UNUTULMAYACAK BİR GÜN

Sabah kalktım ve bir baktım ki önümde bir kişi. Odaya güneş ışığı girdiği için ve gözüm kamaştırğından onu göremedim. Sonra onu gözümde netleştirdim ve onu gözden geçirdim. Bunun bir insan olup olmadığından şüphelendim ve bağırdım: “Annee!” ama kimse cevap vermedi. Etrafıma bakınca ondan bir sürü olduğunu gördüm. Rüya sandım ve biri beni çimdiklesin dedim.  Orada ki beni çimdikliyordu da tamam tamam dedim ve siz de kimsiniz diye sordum. Biz senin ruh ikiziniz dediler. Biraz rahatladım ve odamdan çıkıp salona geçtim. Ama salonda resmen bir su kaydırağı vardı! Bana kay dedi.
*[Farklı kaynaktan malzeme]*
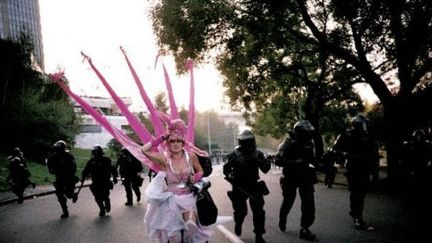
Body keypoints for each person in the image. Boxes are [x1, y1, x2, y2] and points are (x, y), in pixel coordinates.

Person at [141, 119, 210, 243]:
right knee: (174, 237)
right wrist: (163, 136)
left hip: (189, 198)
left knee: (191, 227)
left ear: (183, 142)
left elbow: (200, 171)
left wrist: (197, 177)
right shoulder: (164, 159)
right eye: (172, 140)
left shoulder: (191, 156)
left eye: (179, 140)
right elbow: (144, 150)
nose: (176, 143)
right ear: (168, 142)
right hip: (171, 202)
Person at [223, 130, 271, 243]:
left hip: (254, 186)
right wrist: (230, 176)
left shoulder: (257, 154)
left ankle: (259, 235)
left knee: (259, 211)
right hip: (239, 187)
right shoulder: (233, 155)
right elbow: (226, 170)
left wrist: (261, 161)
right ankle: (238, 223)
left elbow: (266, 169)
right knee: (241, 212)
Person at [333, 114, 379, 231]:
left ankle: (356, 212)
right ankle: (357, 215)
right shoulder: (347, 135)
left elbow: (374, 151)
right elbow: (335, 149)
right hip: (353, 167)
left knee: (362, 191)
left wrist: (374, 167)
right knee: (356, 191)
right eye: (362, 124)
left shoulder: (368, 136)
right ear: (356, 125)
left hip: (365, 167)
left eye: (365, 123)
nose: (365, 126)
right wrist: (344, 154)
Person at [275, 120, 318, 240]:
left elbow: (312, 159)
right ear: (300, 132)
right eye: (306, 133)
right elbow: (278, 160)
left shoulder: (309, 143)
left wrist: (322, 165)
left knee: (308, 203)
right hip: (290, 177)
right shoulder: (288, 143)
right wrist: (294, 162)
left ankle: (305, 228)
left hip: (305, 176)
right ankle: (282, 217)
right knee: (289, 200)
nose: (309, 135)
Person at [401, 129, 432, 237]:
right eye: (417, 136)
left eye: (420, 136)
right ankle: (414, 213)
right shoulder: (410, 145)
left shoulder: (427, 145)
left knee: (422, 193)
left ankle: (420, 215)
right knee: (414, 194)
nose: (419, 138)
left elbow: (429, 158)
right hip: (414, 171)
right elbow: (406, 159)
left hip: (423, 172)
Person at [81, 145, 118, 217]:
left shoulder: (106, 160)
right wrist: (83, 178)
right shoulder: (91, 161)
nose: (95, 154)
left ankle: (107, 202)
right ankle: (102, 209)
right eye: (94, 152)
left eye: (96, 152)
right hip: (95, 182)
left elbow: (113, 169)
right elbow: (86, 170)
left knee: (105, 196)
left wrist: (115, 177)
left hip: (105, 181)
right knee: (97, 197)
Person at [46, 140, 78, 218]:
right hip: (59, 178)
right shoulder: (53, 156)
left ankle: (73, 195)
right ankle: (65, 211)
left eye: (59, 148)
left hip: (69, 178)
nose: (57, 150)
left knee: (69, 195)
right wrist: (51, 170)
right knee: (60, 195)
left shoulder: (69, 156)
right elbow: (49, 165)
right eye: (56, 148)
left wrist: (70, 174)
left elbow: (74, 167)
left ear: (62, 148)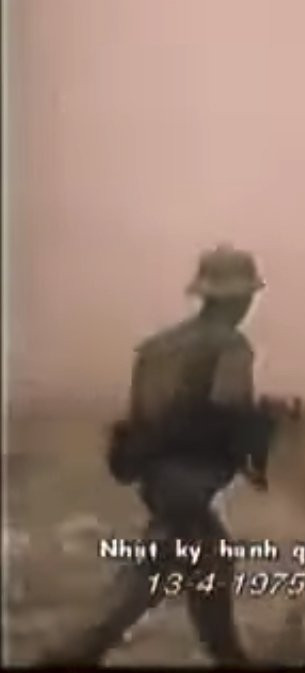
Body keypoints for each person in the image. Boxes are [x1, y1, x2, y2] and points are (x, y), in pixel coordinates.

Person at [43, 244, 290, 666]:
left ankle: (228, 658)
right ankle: (70, 656)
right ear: (236, 299)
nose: (249, 304)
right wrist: (266, 428)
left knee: (204, 562)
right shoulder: (232, 347)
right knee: (152, 579)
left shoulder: (156, 349)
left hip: (157, 479)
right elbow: (227, 413)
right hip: (192, 481)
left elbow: (141, 419)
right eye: (246, 296)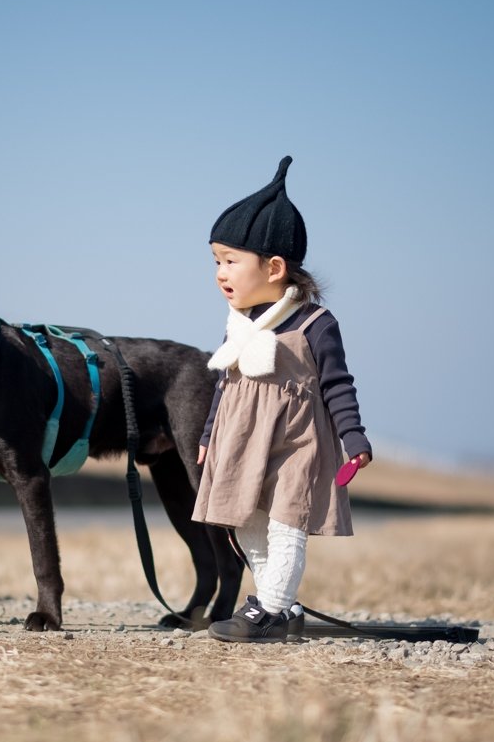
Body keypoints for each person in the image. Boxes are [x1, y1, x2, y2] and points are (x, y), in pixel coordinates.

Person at [193, 155, 373, 643]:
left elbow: (338, 384)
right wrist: (209, 435)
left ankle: (269, 610)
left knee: (286, 524)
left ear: (274, 267)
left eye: (231, 260)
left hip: (298, 442)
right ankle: (281, 604)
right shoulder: (241, 324)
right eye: (216, 261)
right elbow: (226, 385)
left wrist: (354, 436)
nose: (220, 272)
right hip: (242, 441)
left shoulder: (316, 324)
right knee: (246, 520)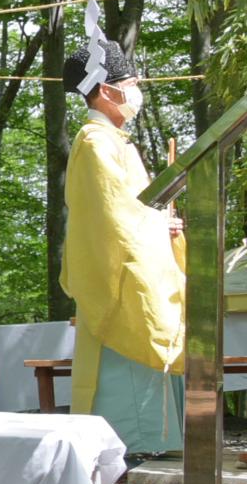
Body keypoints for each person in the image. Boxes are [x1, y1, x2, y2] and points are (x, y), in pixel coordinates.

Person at [59, 39, 186, 455]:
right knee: (124, 359)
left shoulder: (113, 139)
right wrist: (157, 222)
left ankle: (151, 441)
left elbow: (131, 208)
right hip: (123, 272)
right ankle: (131, 446)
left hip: (138, 261)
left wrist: (162, 222)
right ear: (106, 91)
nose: (135, 90)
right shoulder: (95, 143)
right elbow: (111, 216)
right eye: (130, 83)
Ama sadece o vardı diğerleri yoktu. Kaydım ve çok hızlı bir şekilde başka bir yere gittim. Burası benim zihnim galiba. Bütün hatıralarım vardı. Ona sordum: Bura benim zihnim mi? O da evet dedi, burası senin zihnin sonra beni bir kapının içine soktu. Issız bir yerdi. Bana dedi ki bu senin bir kabusun. Ben de dedim ki: Aaa! Bu benim kabusum gerçekten de. Bu kapı ise senin yılbaşı maceran. Bende baktım ve dedim ki: Hatta bana Noel Baba ”HO-HO-HO İYİ KALPLİ ÇOCUK” demişti! O da bana: “Evet” dedi. “işte bir kapı daha!” diye bağırdım. Bana o kapıyı açtı ve içinden benim uzay rehberim küçük sarı yıldız çıktı. O kapının içine girdim ve beni gördü. Dedi ki: “Bir kere daha uzay yolculuğuna çıkalım mı?” Bende dedim ki “uyuyunca görüşürüz.” O da bana bay bay dedi. Ondan sonra ruh ikizim olan kişi bana “küçük sarı yıldızı görmek için rüya görmen değil, ilk hayal kurman gerekir” dedi. Galiba haklıydı, sonra bir kapı daha gördüm oraya girelim dedim. “Ruh ikizim de oraya girmek istediğine emin misin?” Dedi. Ben de “Evet!” dedim. Girdi girmesine de bu kabus hani benim şu korkunç bir romana benzeyen kabustu. Hemen çıktım ve burayı geçelim dedim. Geçtik ve üzerinde “SPOR ANILARI” yazan kapıyı açtım. Oradan da Michael Jordan ile yaptığımız röportaj vardı. Odanın içinde bir kapı daha vardı. Oraya da girdim ve içinden benim basket maçım çıktı, duygulandım. 5 sayı atmıştım. Spor anılarından çıktım ve en sonda bir kapı vardı. Oraya girdim içi boştu. Burası niye boş dedim o da cevap verdi: Buda bizim anımız dedi. Gerçekten rüya sanıyordum ve beni çimdikle dedim. Çimdikledi ama bir şey olmadı. Hemen asansöre bindik ve eve geri döndük. Girdik ve oturup televizyon izledik ve annem gelince ortadan kayboldu ve o su kaydırağı da yok oldu. Sonra buradan ruh ikizimin olduğunu ve zihnimin çok geniş olduğunu anladım.